La restauration du donjon, des façades et des toitures de la forteresse de Saint-Florent sur l'île de Beauté, inscrite aux monuments historiques, présente une double particularité technique : une composition spécifique des enduits de façades et la pose de lauzes en couverture.
L'opération, qui touche à sa fin après un an de travaux, concerne pour les façades, la démolition de certaines parties en béton, le décroûtage des parements et la réfection des enduits à base de chaux. Dégradée par une violente explosion lors de la Seconde guerre mondiale puis abandonnée, la forteresse de forme circulaire, dotée de deux tours rondes et une carrée, a été plusieurs fois remaniée. Sur les parties anciennes du donjon, la teinte la plus soutenue de la chaux évoque les étapes successives de construction. Pour la rénovation, la composition des mortiers définie précisément par l'architecte en chef des monuments historiques, Jacques Moulin, a consisté à mélanger à la chaux aérienne des agrégats retirés de l'estuaire de la rivière voisine, l'Aliso. « Elle est conforme à l'originelle, les pigments prélevés ayant été préalablement examinés. L'apport de tout mortier hydraulique était proscrit » note l'assistant technique de Jacques Moulin. Le maçon a ainsi obtenu une couleur ocre, plus ou moins pâle. La chaux est aussi employée sur les rives extérieures où reposent les lauzes.
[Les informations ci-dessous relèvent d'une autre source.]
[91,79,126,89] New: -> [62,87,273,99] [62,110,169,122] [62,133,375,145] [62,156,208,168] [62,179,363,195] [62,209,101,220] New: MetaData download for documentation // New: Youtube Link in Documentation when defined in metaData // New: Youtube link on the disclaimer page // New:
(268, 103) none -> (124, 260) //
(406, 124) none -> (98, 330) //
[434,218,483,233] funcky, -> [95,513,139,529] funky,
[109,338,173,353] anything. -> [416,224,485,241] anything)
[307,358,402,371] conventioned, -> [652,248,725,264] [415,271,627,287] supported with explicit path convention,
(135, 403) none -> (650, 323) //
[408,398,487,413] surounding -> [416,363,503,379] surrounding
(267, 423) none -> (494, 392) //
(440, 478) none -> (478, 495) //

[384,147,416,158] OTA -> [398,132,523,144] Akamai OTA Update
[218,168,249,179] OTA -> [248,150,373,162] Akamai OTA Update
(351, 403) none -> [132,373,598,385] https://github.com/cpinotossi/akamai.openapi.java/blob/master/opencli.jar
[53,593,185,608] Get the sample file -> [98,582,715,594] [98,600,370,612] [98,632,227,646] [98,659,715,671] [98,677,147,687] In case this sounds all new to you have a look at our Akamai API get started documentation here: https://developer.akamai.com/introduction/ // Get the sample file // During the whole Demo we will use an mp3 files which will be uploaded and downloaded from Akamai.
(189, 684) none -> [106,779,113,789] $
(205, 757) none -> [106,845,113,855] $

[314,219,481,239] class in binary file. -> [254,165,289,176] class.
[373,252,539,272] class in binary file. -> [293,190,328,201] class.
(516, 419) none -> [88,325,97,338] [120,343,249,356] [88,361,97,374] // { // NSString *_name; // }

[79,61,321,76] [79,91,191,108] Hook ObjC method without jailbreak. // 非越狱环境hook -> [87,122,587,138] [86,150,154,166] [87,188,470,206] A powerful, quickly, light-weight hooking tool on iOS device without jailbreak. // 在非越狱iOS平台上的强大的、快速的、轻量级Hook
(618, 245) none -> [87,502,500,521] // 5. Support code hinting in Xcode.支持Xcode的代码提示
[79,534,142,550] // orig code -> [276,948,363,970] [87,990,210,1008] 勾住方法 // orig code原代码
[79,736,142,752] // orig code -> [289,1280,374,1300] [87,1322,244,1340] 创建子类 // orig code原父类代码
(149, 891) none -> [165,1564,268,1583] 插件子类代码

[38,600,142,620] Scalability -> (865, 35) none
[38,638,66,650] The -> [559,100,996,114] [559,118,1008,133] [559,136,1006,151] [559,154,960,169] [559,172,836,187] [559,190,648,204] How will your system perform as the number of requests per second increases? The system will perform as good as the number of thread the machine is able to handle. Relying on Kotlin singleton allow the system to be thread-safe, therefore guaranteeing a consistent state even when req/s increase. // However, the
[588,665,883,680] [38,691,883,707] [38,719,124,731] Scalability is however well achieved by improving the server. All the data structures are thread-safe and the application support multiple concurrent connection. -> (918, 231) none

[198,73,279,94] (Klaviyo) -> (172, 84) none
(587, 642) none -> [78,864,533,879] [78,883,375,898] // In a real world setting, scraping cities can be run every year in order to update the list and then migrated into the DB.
Les carrières de Brando, Monte et Pie d'Orezza ont fourni la pierre pour les quelque 980 mètres carrés de toiture. Des entreprises locales ont remporté l'appel d'offres et n'ont rencontré aucune difficulté d'exécution. « Fidèle à la tradition corse, le couvreur a débuté par les extrémités du toit. Des voliges de châtaignier écartées d'environ un centimètre forment le platelage d'assise des lauzes. Seule la partie inférieure de la pierre est biseautée, afin de permettre un meilleur écoulement de l'eau de pluie partiellement acheminée par les lignes de la pierre non polie. Le couvreur sonde les lauzes en appliquant des coups secs de marteline.
Ni collés, ni cloués, les cipolins sont seulement calés par des morceaux de schiste, des "scolie" . C'est une pratique séculaire, propre à la Corse, liée à la rareté de la neige. L'inclinaison des toitures est de 21°, soit près de 35 %.»
Cette nouvelle couverture remplace les tuiles et coïncide avec les premières représentations de la citadelle. Elle s'intègre dans le paysage, les demeures alentour étant, conformément au POS, couvertes de lauzes. Une fois achevé, le toit nécessitera des visites annuelles pour vérifier que les cales n'ont pas bougé avec les intempéries.
FICHE TECHNIQUE
Maître d'ouvrage : Ville de Saint-Florent.
Maître d'oeuvre : Jacques Moulin, architecte en chef des monuments historiques.
Entreprises : Sarl Franceschini (maçonnerie), Sarl Jean-Jacques Nicolaï (couverture).
Coût des travaux : 800 000 francs.
PHOTO : Ni collées, ni clouées, les lauzes sont calées par des morceaux de schiste.